* **本文抜粋**:
2023年9月28日(木) オンライン「紫の会・木曜クラス」(第38回・通算85回・№2)

今週に入って、ようやく猛暑も収まり、秋の訪れが肌で
感じられるようになった、と思ったのも束の間、昨日から
再び残暑が戻って来て、今日は、今年90日目の真夏日
を記録した、とニュースでも報じておりました。明日まで
暑さは続くようですが、せめて綺麗な中秋の名月が望め
ますように・・・。

オンライン「紫の会」は、この第4木曜日クラスも、第3
月曜日クラスと同じく、第14帖「澪標」の、明石での姫君
の誕生を知った源氏が、京から乳母を派遣し、その乳母
が明石に着いたところ迄を講読しました。

源氏が明石に遣わした乳母は、父親は上達部、母親は
桐壺帝の宣旨だったという、由緒正しい上流の出自で、
仕える明石の入道家よりも格上でした。こうした異例とも
言える、源氏自らの乳母の派遣は、明石の入道にとって
は、「よろこびかしこまりきこゆること限りなし」(喜び恐縮
申し上げ上げるのはこの上ないこと)となりました。

* **提供された一覧**:
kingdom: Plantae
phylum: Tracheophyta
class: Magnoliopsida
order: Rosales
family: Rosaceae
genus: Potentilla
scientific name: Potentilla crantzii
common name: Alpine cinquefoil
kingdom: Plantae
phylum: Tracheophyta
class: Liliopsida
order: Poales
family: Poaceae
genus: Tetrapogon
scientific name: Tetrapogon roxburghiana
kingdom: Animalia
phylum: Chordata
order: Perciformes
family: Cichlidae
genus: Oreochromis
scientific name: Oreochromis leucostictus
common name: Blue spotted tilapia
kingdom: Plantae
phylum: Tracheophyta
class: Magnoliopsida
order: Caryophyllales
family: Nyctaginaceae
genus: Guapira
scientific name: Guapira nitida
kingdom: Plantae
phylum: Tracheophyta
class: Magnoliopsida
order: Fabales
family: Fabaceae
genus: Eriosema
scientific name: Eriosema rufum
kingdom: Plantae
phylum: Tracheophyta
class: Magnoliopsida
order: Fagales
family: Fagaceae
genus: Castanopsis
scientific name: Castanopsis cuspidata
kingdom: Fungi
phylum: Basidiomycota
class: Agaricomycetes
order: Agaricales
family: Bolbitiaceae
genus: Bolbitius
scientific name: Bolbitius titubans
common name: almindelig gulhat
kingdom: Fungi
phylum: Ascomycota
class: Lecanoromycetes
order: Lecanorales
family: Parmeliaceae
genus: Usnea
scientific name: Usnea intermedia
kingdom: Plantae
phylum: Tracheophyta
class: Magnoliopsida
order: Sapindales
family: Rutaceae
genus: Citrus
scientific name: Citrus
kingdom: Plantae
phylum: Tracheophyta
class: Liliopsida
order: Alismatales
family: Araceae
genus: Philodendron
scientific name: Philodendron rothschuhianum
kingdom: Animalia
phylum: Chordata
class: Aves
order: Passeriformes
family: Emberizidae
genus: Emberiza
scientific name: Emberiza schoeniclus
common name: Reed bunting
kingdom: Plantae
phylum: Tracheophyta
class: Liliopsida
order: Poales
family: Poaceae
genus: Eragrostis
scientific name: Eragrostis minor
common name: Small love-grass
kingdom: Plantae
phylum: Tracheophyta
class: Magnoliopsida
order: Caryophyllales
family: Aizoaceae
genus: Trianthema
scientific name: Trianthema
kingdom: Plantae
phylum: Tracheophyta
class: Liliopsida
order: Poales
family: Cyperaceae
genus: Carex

* **課題**:
1. 本文抜粋の「源氏が明石に遣わした乳母は、父親は上達部、母親は」から始まり「申し上げ上げるのはこの上ないこと)となりました。」で終わる部分を、「乳母」を「めのと」に置き換えて書き直せ。
2. 本文抜粋によると、源氏が明石に遣わした乳母の母親は何だったか。

* **各課題の解答**:
1.
源氏が明石に遣わしためのとは、父親は上達部、母親は
桐壺帝の宣旨だったという、由緒正しい上流の出自で、
仕える明石の入道家よりも格上でした。こうした異例とも
言える、源氏自らのめのとの派遣は、明石の入道にとって
は、「よろこびかしこまりきこゆること限りなし」(喜び恐縮
申し上げ上げるのはこの上ないこと)となりました。

2. 桐壺帝の宣旨だった。